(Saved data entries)
+ + + +
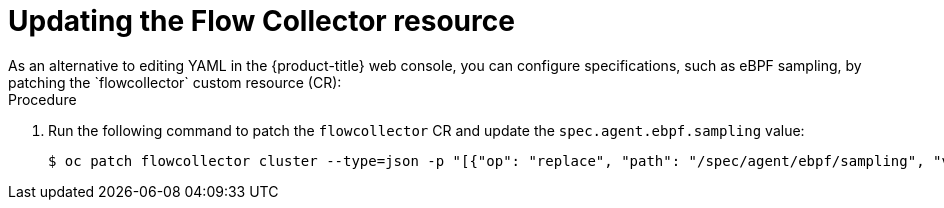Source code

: // Module included in the following assemblies:

// * networking/network_observability/configuring-operators.adoc

:_mod-docs-content-type: PROCEDURE
[id="network-observability-config-FLP-sampling_{context}"]

= Updating the Flow Collector resource
As an alternative to editing YAML in the {product-title} web console, you can configure specifications, such as eBPF sampling, by patching the `flowcollector` custom resource (CR):

.Procedure

. Run the following command to patch the `flowcollector` CR and update the `spec.agent.ebpf.sampling` value:
+
[source,terminal]
----
$ oc patch flowcollector cluster --type=json -p "[{"op": "replace", "path": "/spec/agent/ebpf/sampling", "value": <new value>}] -n netobserv"
----
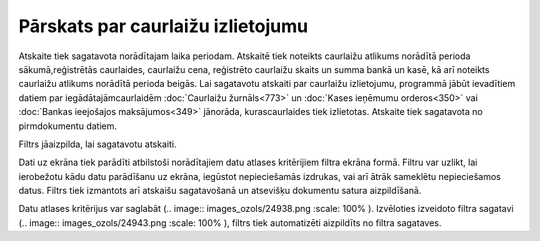 .. 825 Pārskats par caurlaižu izlietojumu************************************** 


Atskaite tiek sagatavota norādītajam laika periodam. Atskaitē tiek
noteikts caurlaižu atlikums norādītā perioda sākumā,reģistrētās
caurlaides, caurlaižu cena, reģistrēto caurlaižu skaits un summa bankā
un kasē, kā arī noteikts caurlaižu atlikums norādītā perioda beigās.
Lai sagatavotu atskaiti par caurlaižu izlietojumu, programmā jābūt
ievadītiem datiem par iegādātajāmcaurlaidēm :doc:`Caurlaižu
žurnāls<773>` un :doc:`Kases ieņēmumu orderos<350>` vai :doc:`Bankas
ieejošajos maksājumos<349>` jānorāda, kurascaurlaides tiek izlietotas.
Atskaite tiek sagatavota no pirmdokumentu datiem.



Filtrs jāaizpilda, lai sagatavotu atskaiti.

Dati uz ekrāna tiek parādīti atbilstoši norādītajiem datu atlases
kritērijiem filtra ekrāna formā. Filtru var uzlikt, lai ierobežotu
kādu datu parādīšanu uz ekrāna, iegūstot nepieciešamās izdrukas, vai
arī ātrāk sameklētu nepieciešamos datus. Filtrs tiek izmantots arī
atskaišu sagatavošanā un atsevišķu dokumentu satura aizpildīšanā.

Datu atlases kritērijus var saglabāt (.. image::
images_ozols/24938.png
:scale: 100%
). Izvēloties izveidoto filtra sagatavi (.. image::
images_ozols/24943.png
:scale: 100%
), filtrs tiek automatizēti aizpildīts no filtra sagataves.

 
+ + + +
* _Assigned task_: Hand back the data above exactly, leaving out all pictures.

* _The answer_:
Source code

: // Module included in the following assemblies:

// * networking/network_observability/configuring-operators.adoc

:_mod-docs-content-type: PROCEDURE
[id="network-observability-config-FLP-sampling_{context}"]

= Updating the Flow Collector resource
As an alternative to editing YAML in the {product-title} web console, you can configure specifications, such as eBPF sampling, by patching the `flowcollector` custom resource (CR):

.Procedure

. Run the following command to patch the `flowcollector` CR and update the `spec.agent.ebpf.sampling` value:
+
[source,terminal]
----
$ oc patch flowcollector cluster --type=json -p "[{"op": "replace", "path": "/spec/agent/ebpf/sampling", "value": <new value>}] -n netobserv"
----
 .. 825 Pārskats par caurlaižu izlietojumu************************************** 


Atskaite tiek sagatavota norādītajam laika periodam. Atskaitē tiek
noteikts caurlaižu atlikums norādītā perioda sākumā,reģistrētās
caurlaides, caurlaižu cena, reģistrēto caurlaižu skaits un summa bankā
un kasē, kā arī noteikts caurlaižu atlikums norādītā perioda beigās.
Lai sagatavotu atskaiti par caurlaižu izlietojumu, programmā jābūt
ievadītiem datiem par iegādātajāmcaurlaidēm :doc:`Caurlaižu
žurnāls<773>` un :doc:`Kases ieņēmumu orderos<350>` vai :doc:`Bankas
ieejošajos maksājumos<349>` jānorāda, kurascaurlaides tiek izlietotas.
Atskaite tiek sagatavota no pirmdokumentu datiem.



Filtrs jāaizpilda, lai sagatavotu atskaiti.

Dati uz ekrāna tiek parādīti atbilstoši norādītajiem datu atlases
kritērijiem filtra ekrāna formā. Filtru var uzlikt, lai ierobežotu
kādu datu parādīšanu uz ekrāna, iegūstot nepieciešamās izdrukas, vai
arī ātrāk sameklētu nepieciešamos datus. Filtrs tiek izmantots arī
atskaišu sagatavošanā un atsevišķu dokumentu satura aizpildīšanā.

Datu atlases kritērijus var saglabāt (.. image::
images_ozols/24938.png
:scale: 100%
). Izvēloties izveidoto filtra sagatavi (.. image::
images_ozols/24943.png
:scale: 100%
), filtrs tiek automatizēti aizpildīts no filtra sagataves.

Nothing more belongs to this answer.